> [Data in this exercise]
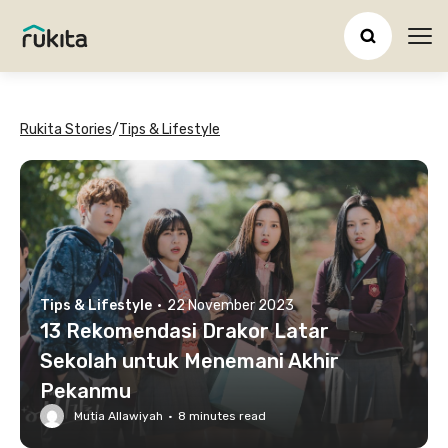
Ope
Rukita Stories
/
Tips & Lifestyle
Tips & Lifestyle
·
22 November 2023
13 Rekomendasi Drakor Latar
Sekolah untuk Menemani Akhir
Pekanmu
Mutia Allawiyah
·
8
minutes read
--
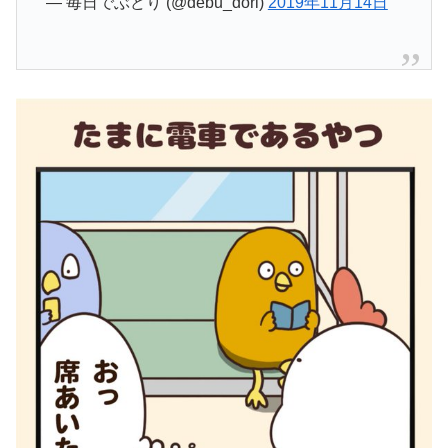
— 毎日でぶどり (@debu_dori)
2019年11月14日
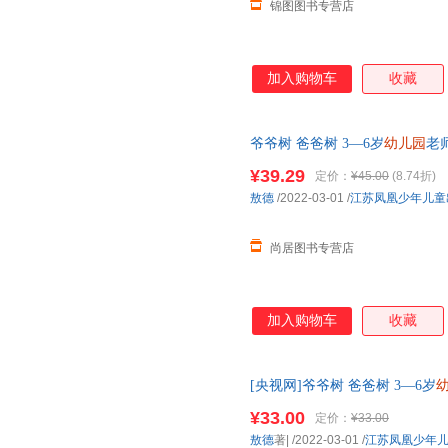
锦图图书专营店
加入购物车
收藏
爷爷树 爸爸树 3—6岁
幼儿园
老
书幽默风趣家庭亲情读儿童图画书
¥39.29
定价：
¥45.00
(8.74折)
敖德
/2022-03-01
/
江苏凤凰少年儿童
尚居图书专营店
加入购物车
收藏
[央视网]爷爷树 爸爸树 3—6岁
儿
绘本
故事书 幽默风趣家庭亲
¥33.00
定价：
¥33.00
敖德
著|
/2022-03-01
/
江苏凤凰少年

> [Exercise requirements] Going back to the entries above, set down exactly the lines that begin at the one with "Sekolah untuk Menemani Akhir" and end at the one with "minutes read", both included, and nothing else.

> [Output below]
Sekolah untuk Menemani Akhir
Pekanmu
Mutia Allawiyah
·
8
minutes read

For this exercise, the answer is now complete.